As noted already, remote access is a quickly changing arena. This fact forces IS to balance stopgap solutions for the present and better ones for tomorrow. "That's always going to be the case in these types of areas where you see dynamic change," says Merriman. "It's important when you lay out the technology and architectural solutions that you realize you may be putting in additional technologies and replacing things on an ongoing basis."
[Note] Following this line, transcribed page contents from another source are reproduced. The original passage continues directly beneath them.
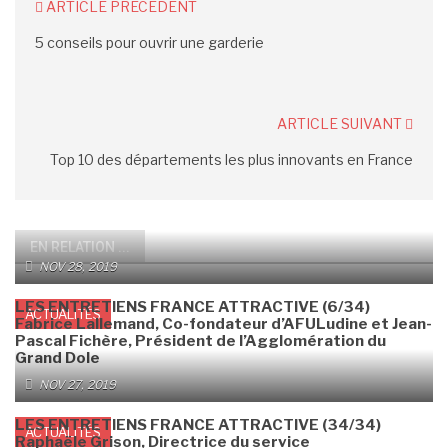
ARTICLE PRÉCÉDENT
5 conseils pour ouvrir une garderie
ARTICLE SUIVANT
Top 10 des départements les plus innovants en France
EN RELATION ...
NOV 28, 2019
LES ENTRETIENS FRANCE ATTRACTIVE (6/34)
ACTUALITÉS
Fabrice Lallemand, Co-fondateur d’AFULudine et Jean-
Pascal Fichère, Président de l’Agglomération du
Grand Dole
NOV 27, 2019
LES ENTRETIENS FRANCE ATTRACTIVE (34/34)
ACTUALITÉS
Raphaële Grison, Directrice du service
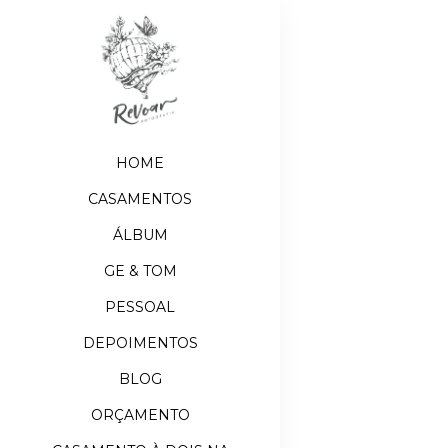
HOME
CASAMENTOS
ÁLBUM
GE & TOM
PESSOAL
DEPOIMENTOS
BLOG
ORÇAMENTO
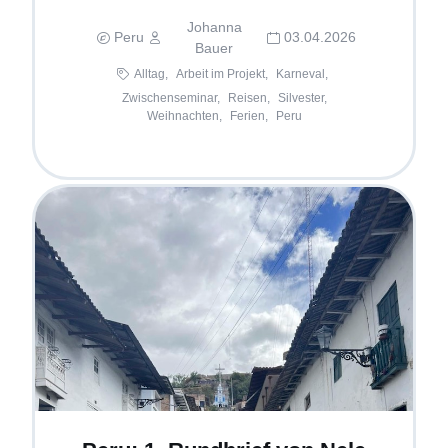
Johanna
Peru
03.04.2026
Bauer
Alltag,
Arbeit im Projekt,
Karneval,
Zwischenseminar,
Reisen,
Silvester,
Weihnachten,
Ferien,
Peru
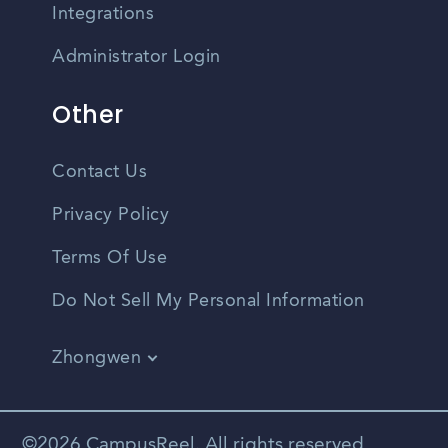
Integrations
Administrator Login
Other
Contact Us
Privacy Policy
Terms Of Use
Do Not Sell My Personal Information
Zhongwen
English
Vietnamese
©2026 CampusReel. All rights reserved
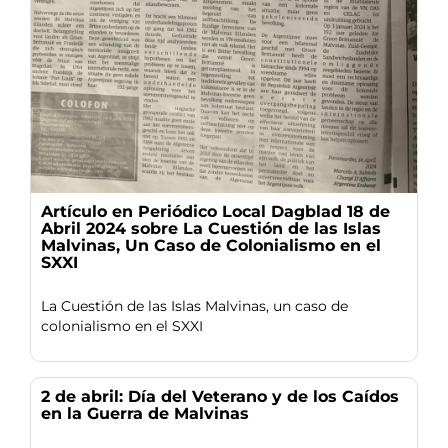
Artículo en Periódico Local Dagblad 18 de
Abril 2024 sobre La Cuestión de las Islas
Malvinas, Un Caso de Colonialismo en el
SXXI
La Cuestión de las Islas Malvinas, un caso de
colonialismo en el SXXI
2 de abril: Día del Veterano y de los Caídos
en la Guerra de Malvinas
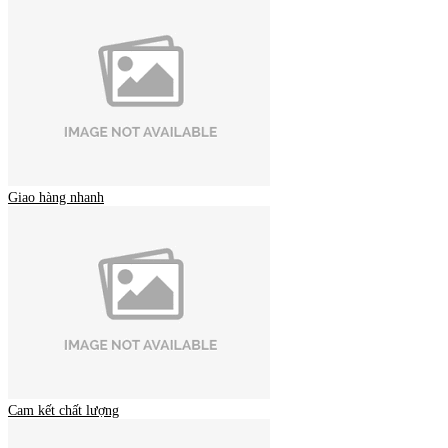
Giao hàng nhanh
Cam kết chất lượng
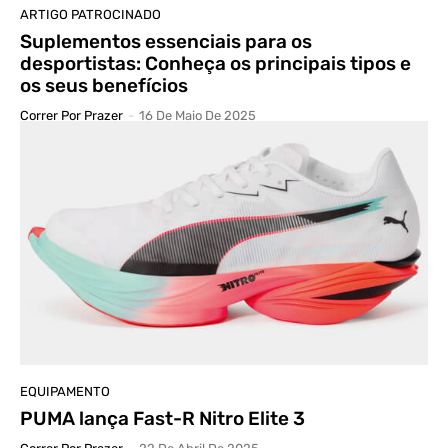
ARTIGO PATROCINADO
Suplementos essenciais para os
desportistas: Conheça os principais tipos e
os seus benefícios
Correr Por Prazer
-
16 De Maio De 2025
EQUIPAMENTO
PUMA lança Fast-R Nitro Elite 3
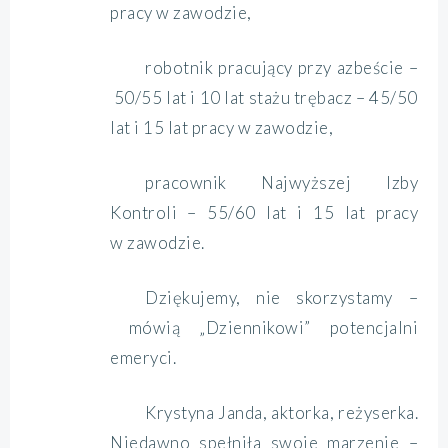
pracy w zawodzie,
robotnik pracujący przy azbeście –
50/55 lat i 10 lat stażu trębacz – 45/50
lat i 15 lat pracy w zawodzie,
pracownik Najwyższej Izby
Kontroli – 55/60 lat i 15 lat pracy
w zawodzie.
Dziękujemy, nie skorzystamy –
mówią „Dziennikowi” potencjalni
emeryci.
Krystyna Janda, aktorka, reżyserka.
Niedawno spełniła swoje marzenie –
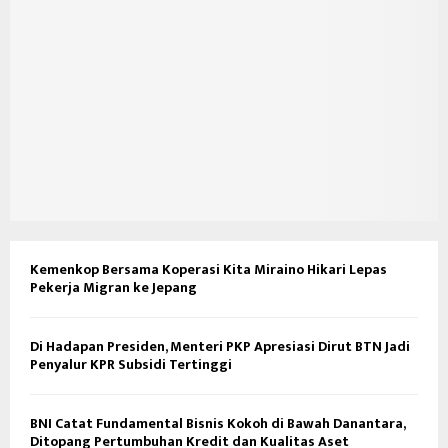
Kemenkop Bersama Koperasi Kita Miraino Hikari Lepas
Pekerja Migran ke Jepang
Di Hadapan Presiden, Menteri PKP Apresiasi Dirut BTN Jadi
Penyalur KPR Subsidi Tertinggi
BNI Catat Fundamental Bisnis Kokoh di Bawah Danantara,
Ditopang Pertumbuhan Kredit dan Kualitas Aset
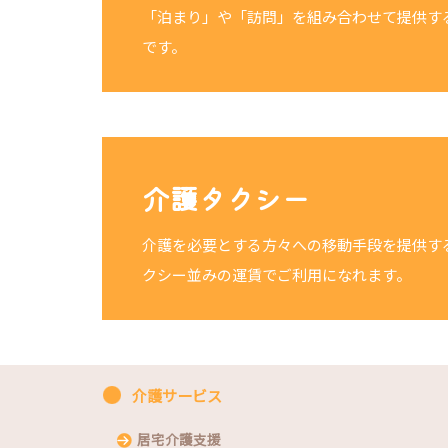
「泊まり」や「訪問」を組み合わせて提供す
です。
介護タクシー
介護を必要とする方々への移動手段を提供す
クシー並みの運賃でご利用になれます。
介護サービス
居宅介護支援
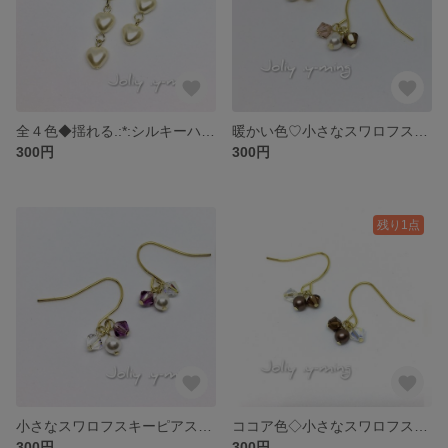
全４色◆揺れる.:*:シルキーハート♡の三連フックピアス【卒業式・卒園式・入学式・卒園式にも♪】
暖かい色♡小さなスワロフスキーピアス ブラウン×トパーズ ブラウン×ヴィンテージピンク 金具いろいろ
300円
300円
残り1点
小さなスワロフスキーピアス パープル×クリスタル×パール 金具いろいろ
ココア色◇小さなスワロフスキーピアス ブラウン×クリスタル 金具いろいろ
300円
300円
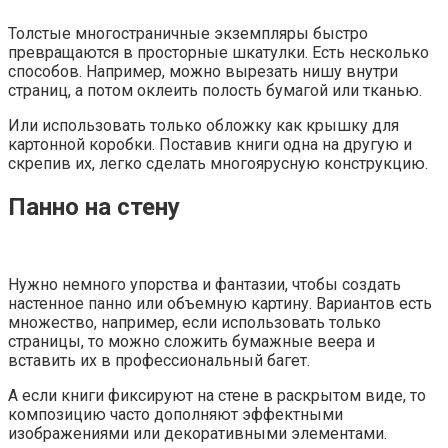
Толстые многостраничные экземпляры быстро
превращаются в просторные шкатулки. Есть несколько
способов. Например, можно вырезать нишу внутри
страниц, а потом оклеить полость бумагой или тканью.
Или использовать только обложку как крышку для
картонной коробки. Поставив книги одна на другую и
скрепив их, легко сделать многоярусную конструкцию.
Панно на стену
Нужно немного упорства и фантазии, чтобы создать
настенное панно или объемную картину. Вариантов есть
множество, например, если использовать только
страницы, то можно сложить бумажные веера и
вставить их в профессиональный багет.
А если книги фиксируют на стене в раскрытом виде, то
композицию часто дополняют эффектными
изображениями или декоративными элементами.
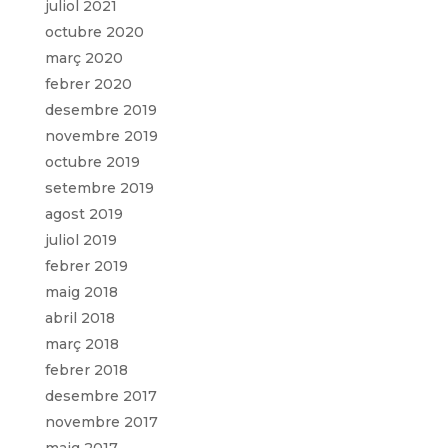
juliol 2021
octubre 2020
març 2020
febrer 2020
desembre 2019
novembre 2019
octubre 2019
setembre 2019
agost 2019
juliol 2019
febrer 2019
maig 2018
abril 2018
març 2018
febrer 2018
desembre 2017
novembre 2017
maig 2017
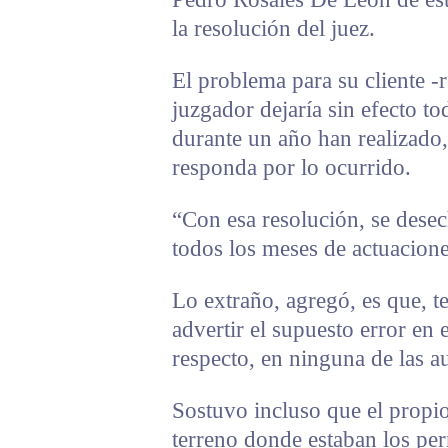
la resolución del juez.
El problema para su cliente -r
juzgador dejaría sin efecto to
durante un año han realizado,
responda por lo ocurrido.
“Con esa resolución, se dese
todos los meses de actuacione
Lo extraño, agregó, es que, t
advertir el supuesto error en 
respecto, en ninguna de las au
Sostuvo incluso que el propio
terreno donde estaban los per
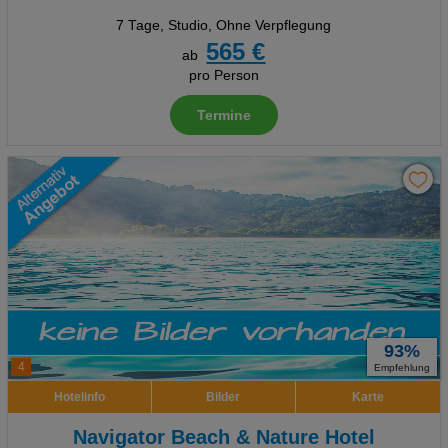
7 Tage
,
Studio, Ohne Verpflegung
565 €
ab
pro Person
Termine
93%
4
Empfehlung
Hotelinfo
Bilder
Karte
Navigator Beach & Nature Hotel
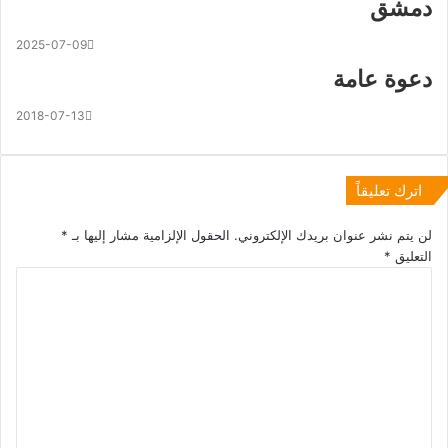
دمشق
2025-07-09
دعوة عامة
2018-07-13
اترك تعليقاً
لن يتم نشر عنوان بريدك الإلكتروني.
الحقول الإلزامية مشار إليها بـ
*
التعليق
*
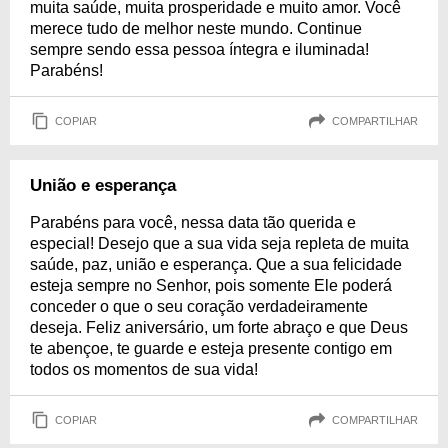
muita saúde, muita prosperidade e muito amor. Você
merece tudo de melhor neste mundo. Continue
sempre sendo essa pessoa íntegra e iluminada!
Parabéns!
COPIAR
COMPARTILHAR
União e esperança
Parabéns para você, nessa data tão querida e
especial! Desejo que a sua vida seja repleta de muita
saúde, paz, união e esperança. Que a sua felicidade
esteja sempre no Senhor, pois somente Ele poderá
conceder o que o seu coração verdadeiramente
deseja. Feliz aniversário, um forte abraço e que Deus
te abençoe, te guarde e esteja presente contigo em
todos os momentos de sua vida!
COPIAR
COMPARTILHAR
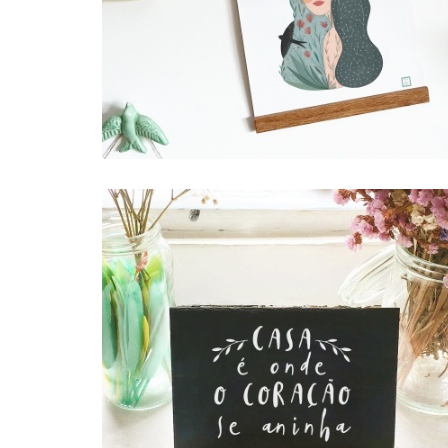
ARDÓSIA BASE . CASA É ONDE
12,00 €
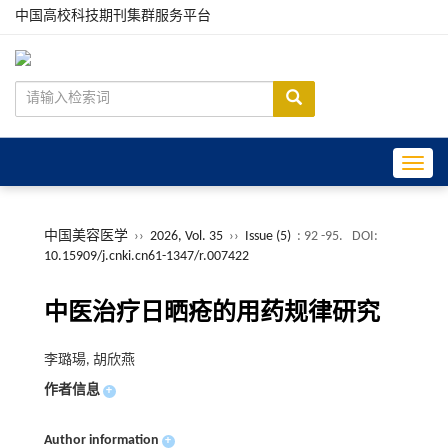
中国高校科技期刊集群服务平台
Toggle
中国美容医学
››
2026, Vol. 35
››
Issue (5)
: 92 -95.
DOI:
10.15909/j.cnki.cn61-1347/r.007422
中医治疗日晒疮的用药规律研究
李璐瑒, 胡欣燕
作者信息
+
Author information
+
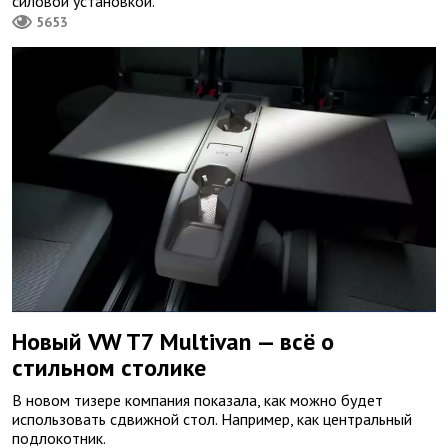
силовой установкой.
5653
Новый VW T7 Multivan — всё о
стильном столике
В новом тизере компания показала, как можно будет
использовать сдвижной стол. Например, как центральный
подлокотник.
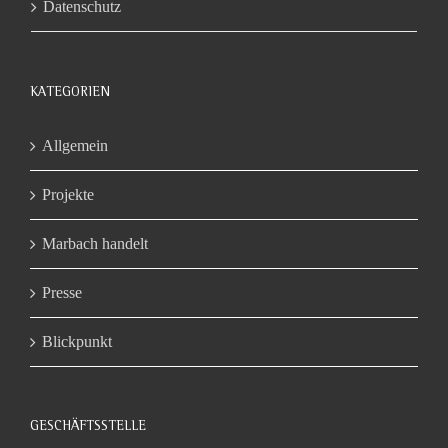
Datenschutz
KATEGORIEN
Allgemein
Projekte
Marbach handelt
Presse
Blickpunkt
GESCHÄFTSSTELLE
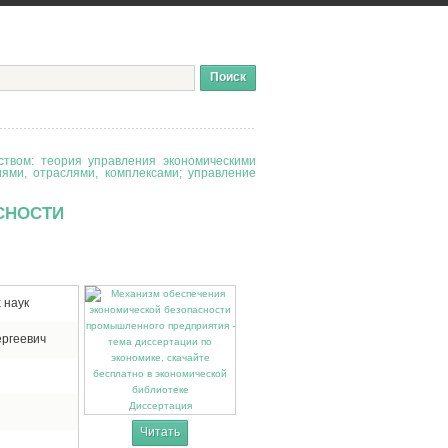
твом: теория управления экономическими
иями, отраслями, комплексами; управление
СНОСТИ
 наук
ергеевич
Диссертация
Читать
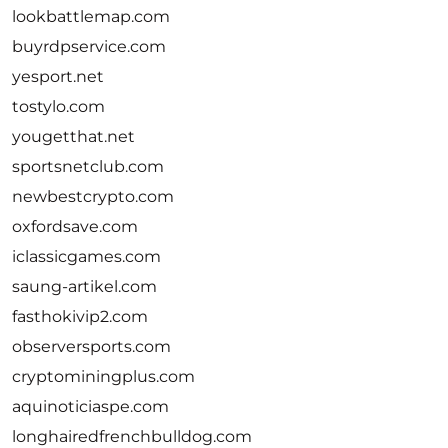
lookbattlemap.com
buyrdpservice.com
yesport.net
tostylo.com
yougetthat.net
sportsnetclub.com
newbestcrypto.com
oxfordsave.com
iclassicgames.com
saung-artikel.com
fasthokivip2.com
observersports.com
cryptominingplus.com
aquinoticiaspe.com
longhairedfrenchbulldog.com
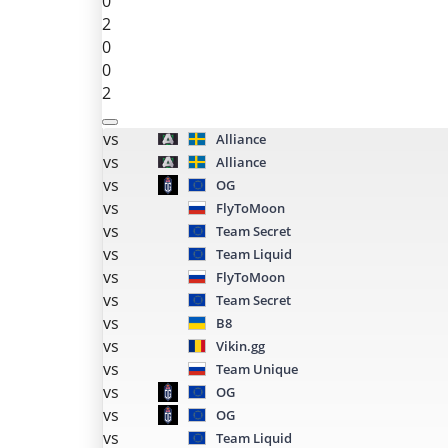
0
2
0
0
2
vs
Alliance
vs
Alliance
vs
OG
vs
FlyToMoon
vs
Team Secret
vs
Team Liquid
vs
FlyToMoon
vs
Team Secret
vs
B8
vs
Vikin.gg
vs
Team Unique
vs
OG
vs
OG
vs
Team Liquid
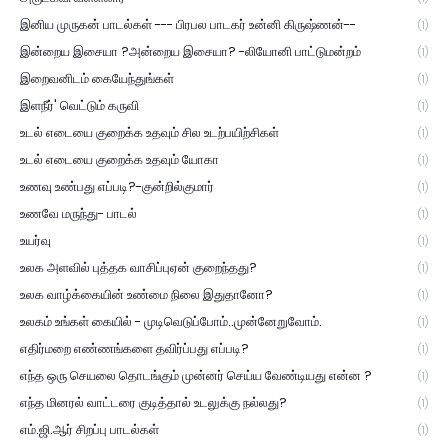
இனிய முருகன் பாடல்கள் --- பிரபல பாடகர் உன்னி கிருஷ்ணன்--
(1)
இன்றைய இசையா ?அன்றைய இசையா? -லியோனி பாட்டுமன்றம்
(1)
இறைவனிடம் கையேந்துங்கள்
(1)
இளநீர்' வெட்டும் கருவி
(1)
உடல் எடையை குறைக்க உதவும் சில உடற்பயிற்சிகள்
(1)
உடல் எடையை குறைக்க உதவும் யோகா
(1)
உணவு உண்பது எப்படி?-குன்றில்குமார்
(1)
உணவே மருந்து- பாடல்
(1)
உயர்வு
(1)
உலக அளவில் புத்தக வாசிப்புஏன் குறைந்தது?
(1)
உலக வாழ்க்கையின் உண்மை நிலை இதுதானோ?
(1)
உலகம் உங்கள் கையில் - முடிவெடுப்போம்..முன்னேறுவோம்.
(1)
எதிர்மறை எண்ணங்களை தவிர்ப்பது எப்படி?
(1)
எந்த ஒரு செயலை தொடங்கும் முன்னர் செய்ய வேண்டியது என்ன ?
(1)
எந்த மினரல் வாட்டரை குடித்தால் உடலுக்கு நல்லது?
(1)
எம்.ஜி.ஆர் சிறப்பு பாடல்கள்
(1)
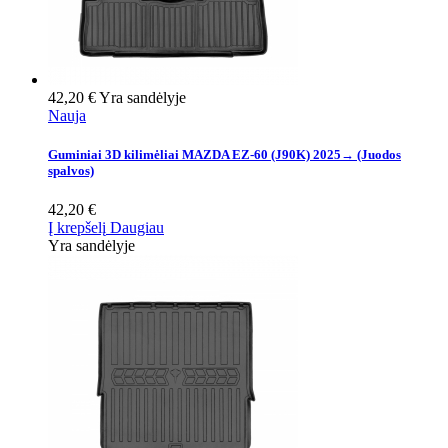
42,20 €
Yra sandėlyje
Nauja
Guminiai 3D kilimėliai MAZDA EZ-60 (J90K) 2025→ (Juodos
spalvos)
42,20 €
Į krepšelį
Daugiau
Yra sandėlyje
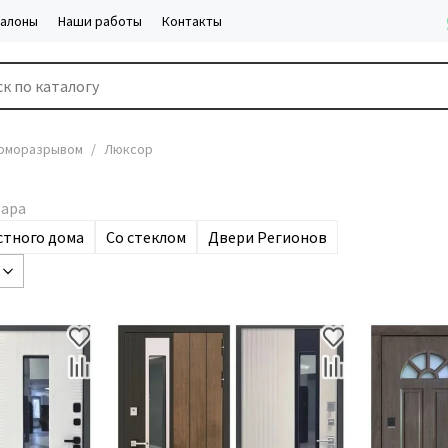
салоны
Наши работы
Контакты
ерморазрывом
Люксор
стного дома
Со стеклом
Двери Регионов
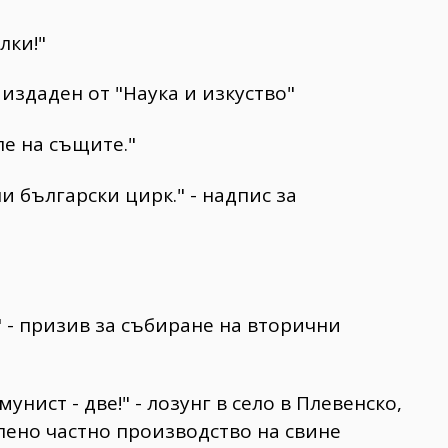
лки!"
, издаден от "Наука и изкуство"
ле на същите."
ни български цирк." - надпис за
!" - призив за събиране на вторични
мунист - две!" - лозунг в село в Плевенско,
лено частно производство на свине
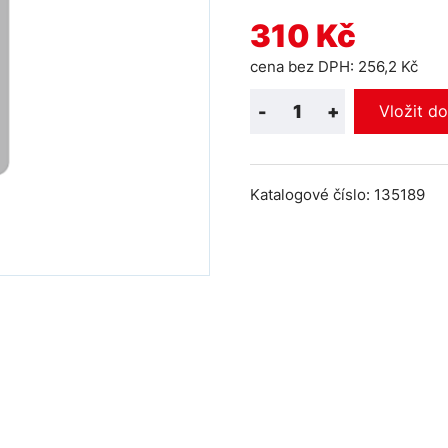
310 Kč
cena bez DPH: 256,2 Kč
-
+
Vložit d
Katalogové číslo: 135189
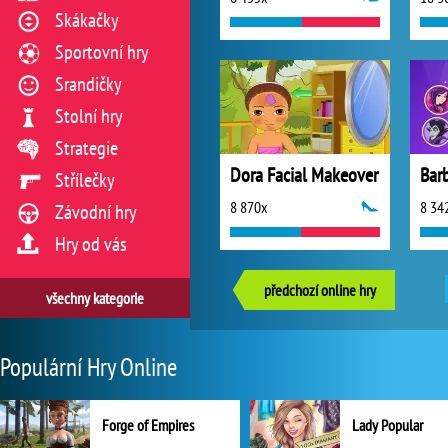
Skákačky
Sportovní hry
Srandičky
Stolní hry
Strategie
Dora Facial Makeover
Střílečky
8 870x
8 34
Závodní hry
Hry od vás
předchozí online hry
všechny kategorie
Populární Hry Online
Forge of Empires
Lady Popular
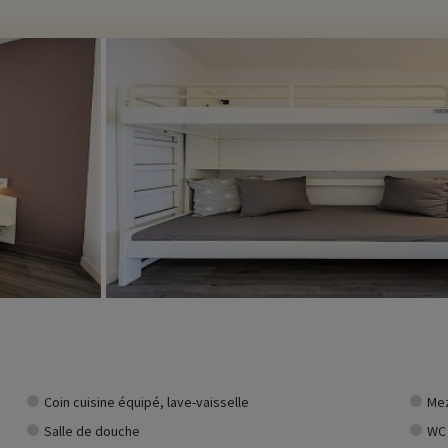
 l'escalade et à d'autres activités en plein air. Les visiteurs peuvent prof
t une atmosphère culturelle unique. Il peut y avoir des festivals locaux, des
os baignades en mer ou encore vos activités nautiques, la plage de Villeneuv
ivités famille à proximité de nos hébergements : zoo, aquarium...Si nous 
t et vous pouvez les découvrir
en cliquant ici !
Coin cuisine équipé, lave-vaisselle
Mez
Salle de douche
WC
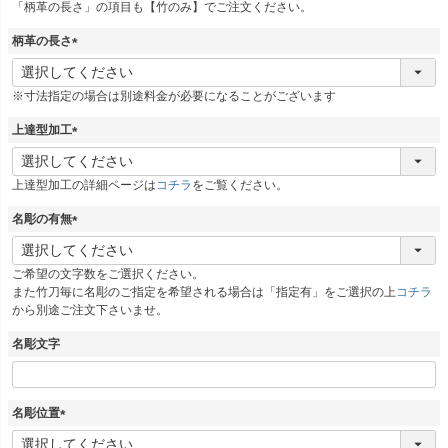
「柄革の長さ」の項目も【竹のみ】でご注文ください。
柄革の長さ
(
必
※寸法指定の場合は別途料金が必要になることがございます
須
)
上達型加工
(
必
上達型加工の詳細ページは
コチラ
をご覧ください。
須
)
名彫の有無
(
必
ご希望の文字数をご選択ください。
須
また竹刀毎に名彫のご指定を希望される場合は「指定有」をご選択の上
コチラ
)
から別途ご注文下さいませ。
名彫文字
名彫位置
(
The biggest bottleneck in remote access today is between the user and the network, since users are limited by modem speeds. However, two emerging technologies--Asymmetric Digital Subscriber Line (ADSL) and cable modems--may provide high-speed pipes to the home. (For more on this topic, see "Pipe Dreams" on page 20.) A cable modem is the equivalent of a large cable LAN, in which a home user shares access with neighbors and competes for bandwidth as on a regular Ethernet. Cable modems will require cable companies to make large plant upgrades to support data. Some companies are working with ADSL to provide high-speed access over phone lines. Unlike cable technology, this provides the benefits of point-to-point rather than shared communication. However, ADSL faces hurdles, too, such as determining how good the copper wires in the field are and whether suppliers can get high data speeds outside their labs.

These changes could have long-term implications for company backbones and line costs. If a company has hundreds of users connecting at 38.8kbps, what happens if they suddenly connect at five megabits per second? This may mean a company needs more servers, must install a higher-speed backbone or must rationalize resources to users. "If you are going to lock into a remote access vendor for the next five years, you should know what his plans are in this area and be flexible," says Murphy of Dataquest. "My advice is to have no religion at the moment." This challenge, like so many others, will only grow more insistent.